A team of researchers at the USC Viterbi School of Engineering recently won first place in the 2020 COVID-19 Computational Challenge for a new metric to evaluate the risk of exposure for COVID-19. The competition called for a solution to the challenge of determining the risk of exposure to COVID-19 in city of Los Angeles.
The competition — hosted by the city of Los Angeles and RMDS Lab, a Pasadena-based non-profit that works with 35,000 data science professionals — also saw second place entries from Rensselaer Polytechnic Institute and Zhejiang University.
“We are delighted to receive first place and more than happy to learn that our work benefits our local community,” said Gowri Ramachandran, a senior research associate in the Ming Hsieh Department of Electrical and Computer Engineering, who was one of the four researchers who contributed to the winning submission.
Ramachandran worked alongside lead researcher, Bhaskar Krishnamachari, a USC Viterbi professor in electrical and computer engineering and computer science; Mehrdad Kiamari, a Ph.D. student studying electrical engineering; and Quyn Nguyen, a USC research programmer, to develop the solution.
Their winning metric summarizes the probability of an individual getting infected by COVID-19 in the near future with a number called a “risk score.” This risk score represents the number of individuals per 10,000 estimated to become infected with COVID-19 in the next 24 hours.
“For example, if the risk score is 3 in a community today, then an individual statistically has a 3 in 10,000 chance of becoming infected this day in that community,” said Krishnamachari, a Ming Hsieh Faculty Fellow in Electrical Engineering-Systems.
The risk score in a certain community is estimated based on two factors: the number of people currently infected and the average number of people that each currently infectious person will infect on a given day.
“The ultimate goal is to provide a useful data-driven tool for the city of Los Angeles, so they can assess the spread of COVID-19 and inform the public of their risk of infection on an ongoing basis,” Kiamari said.

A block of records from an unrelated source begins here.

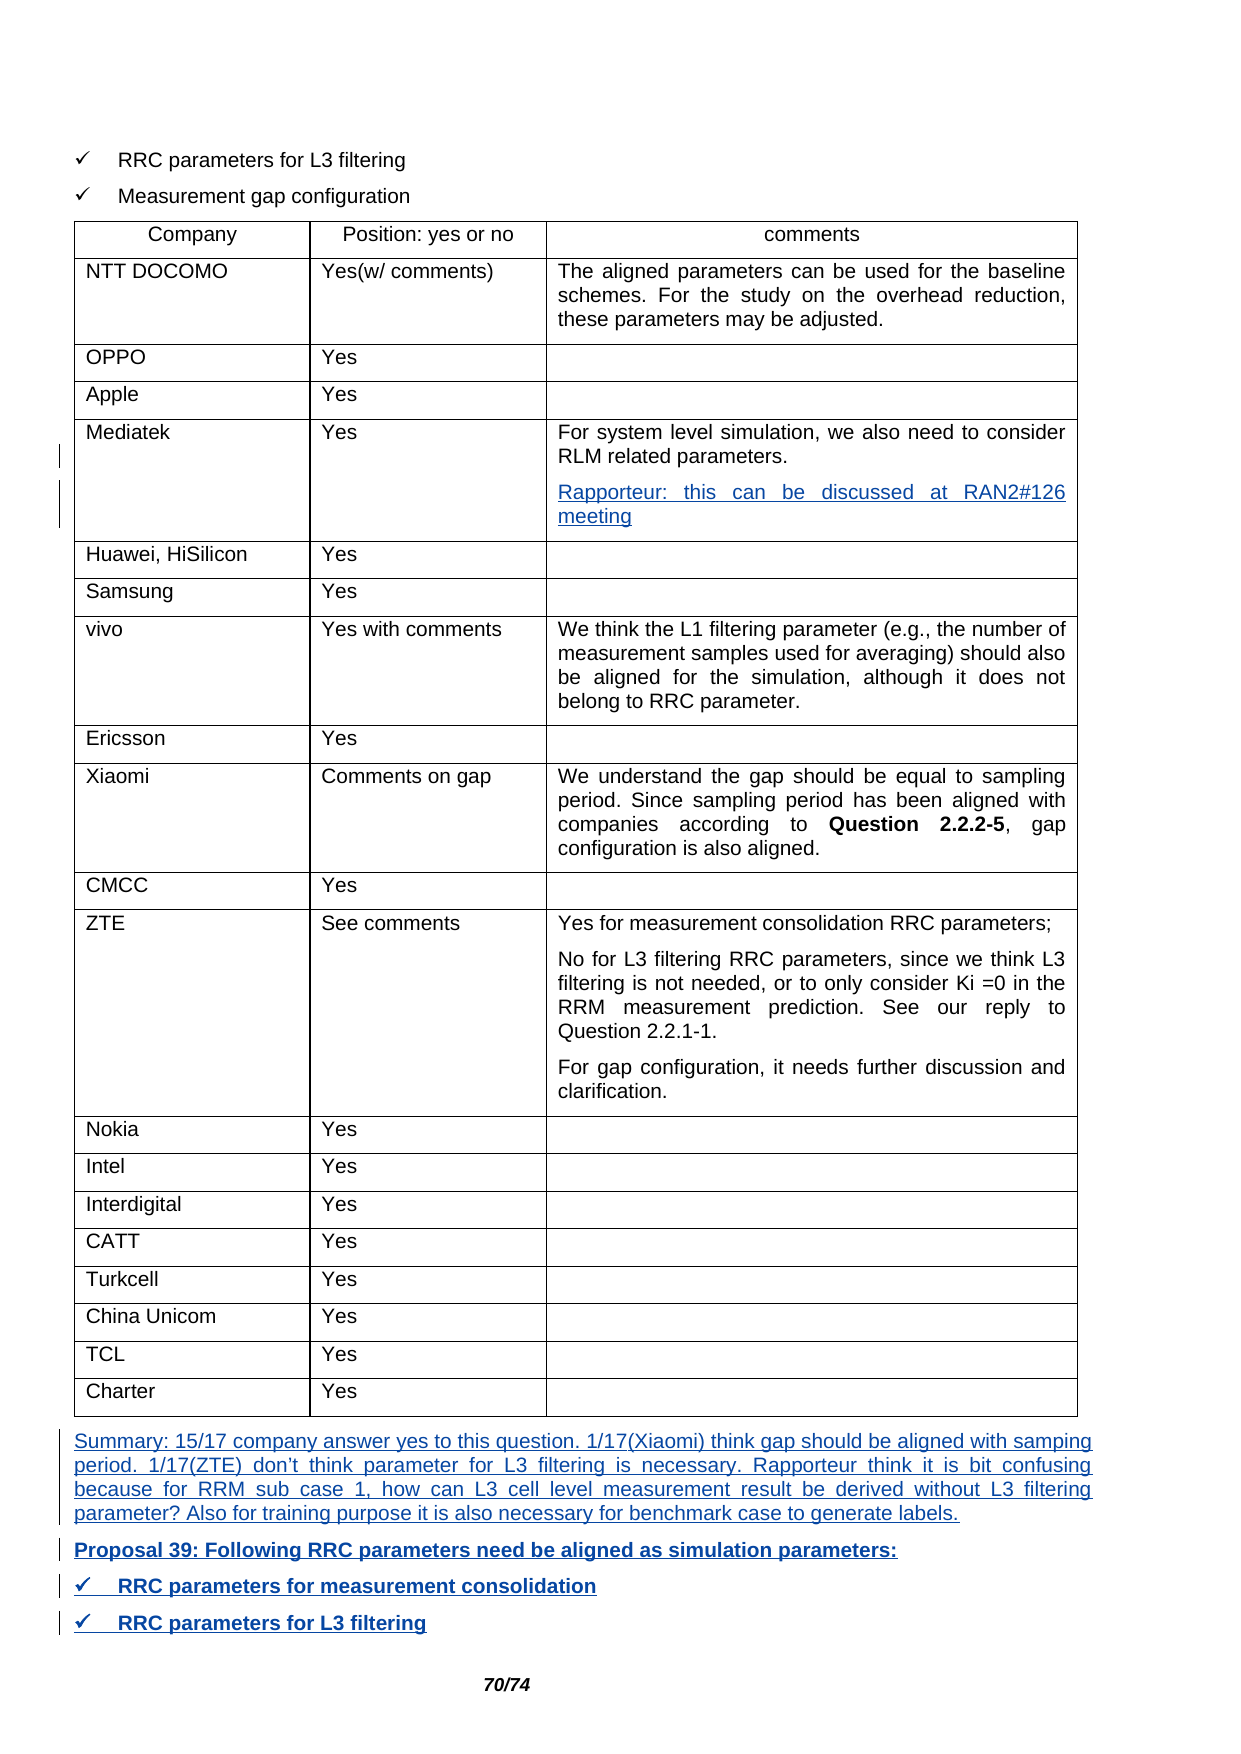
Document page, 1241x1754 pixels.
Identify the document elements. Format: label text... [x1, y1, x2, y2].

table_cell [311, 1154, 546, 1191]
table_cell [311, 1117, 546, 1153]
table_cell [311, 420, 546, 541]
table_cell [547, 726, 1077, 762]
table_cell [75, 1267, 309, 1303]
list RRC parameters for L3 filtering [74, 148, 1093, 172]
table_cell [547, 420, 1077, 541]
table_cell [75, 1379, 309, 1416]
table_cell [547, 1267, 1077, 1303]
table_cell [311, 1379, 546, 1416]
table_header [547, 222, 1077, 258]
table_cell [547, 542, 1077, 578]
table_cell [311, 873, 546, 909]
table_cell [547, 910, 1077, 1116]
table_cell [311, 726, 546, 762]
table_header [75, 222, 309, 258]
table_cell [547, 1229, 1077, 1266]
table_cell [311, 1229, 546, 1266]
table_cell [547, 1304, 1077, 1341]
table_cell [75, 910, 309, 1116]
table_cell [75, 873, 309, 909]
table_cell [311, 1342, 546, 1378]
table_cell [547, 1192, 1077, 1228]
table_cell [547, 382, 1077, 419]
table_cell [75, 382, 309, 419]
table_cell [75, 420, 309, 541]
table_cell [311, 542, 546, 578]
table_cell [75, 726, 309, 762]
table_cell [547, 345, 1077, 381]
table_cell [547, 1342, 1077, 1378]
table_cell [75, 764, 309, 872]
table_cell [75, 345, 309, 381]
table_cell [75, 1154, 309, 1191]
list Measurement gap configuration [74, 184, 1093, 208]
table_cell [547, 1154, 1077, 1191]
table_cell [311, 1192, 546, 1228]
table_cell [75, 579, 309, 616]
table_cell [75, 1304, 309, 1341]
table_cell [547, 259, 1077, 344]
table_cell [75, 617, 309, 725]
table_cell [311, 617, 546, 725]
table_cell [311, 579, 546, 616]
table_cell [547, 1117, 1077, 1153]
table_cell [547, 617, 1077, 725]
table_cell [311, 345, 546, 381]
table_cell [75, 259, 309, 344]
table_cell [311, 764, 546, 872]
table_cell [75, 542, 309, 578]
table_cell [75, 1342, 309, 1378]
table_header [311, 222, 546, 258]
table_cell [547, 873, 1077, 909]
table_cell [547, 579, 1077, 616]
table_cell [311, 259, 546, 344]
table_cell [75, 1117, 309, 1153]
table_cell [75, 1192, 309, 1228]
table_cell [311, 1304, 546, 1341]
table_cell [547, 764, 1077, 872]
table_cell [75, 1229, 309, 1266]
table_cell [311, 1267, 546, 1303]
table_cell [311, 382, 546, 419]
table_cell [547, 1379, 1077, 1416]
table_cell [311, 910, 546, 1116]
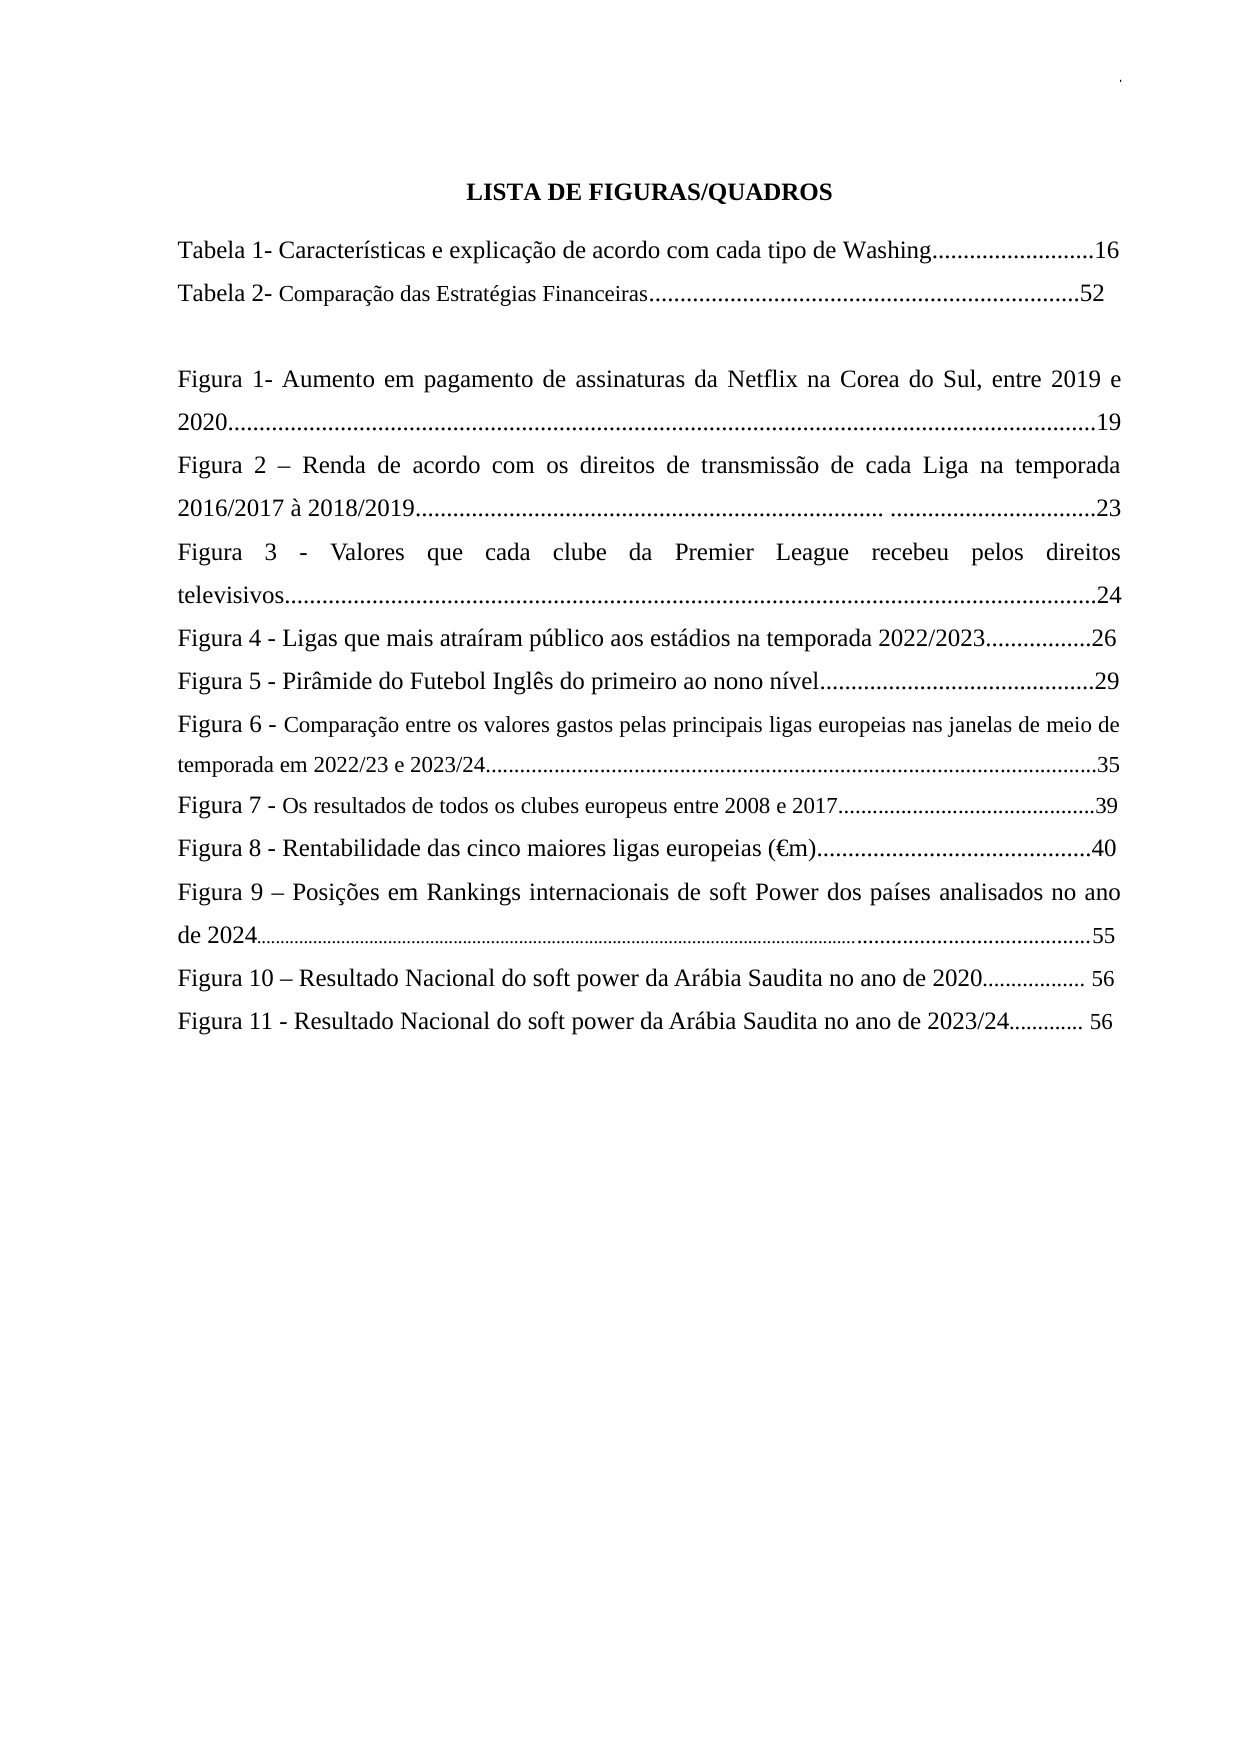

Krishnamachari and his team wanted their metric to be easy for the general public to understand, so they also created a way to convey the risk of infection visually: by corresponding the numerical risk score to a color. For example, the color green corresponds to very low risk, while the color red corresponds to high risk. This qualitative metric can be used to color-code a map of Los Angeles to show which communities are at what level of risk. The city of Los Angeles has expressed interest in adopting such a community-level color-coded risk notification model.
“We believe this work will be broadly beneficial to citizens in communities worldwide by making it easier and more intuitive and tangible to understand and track their own individual level of risk when going about their activities in the community,” Krishnamachari said. “The risk score could also inform the effort of government agencies in terms of what level of shutdown or stay-at-home measures are required, or help them direct scarce resources in terms of testing, contact tracing to the communities that are most in need.”
Although the metric is currently only modeling data in Los Angeles, Krishnamachari is hopeful that in the future, their risk estimation approach can be used in other communities around the world.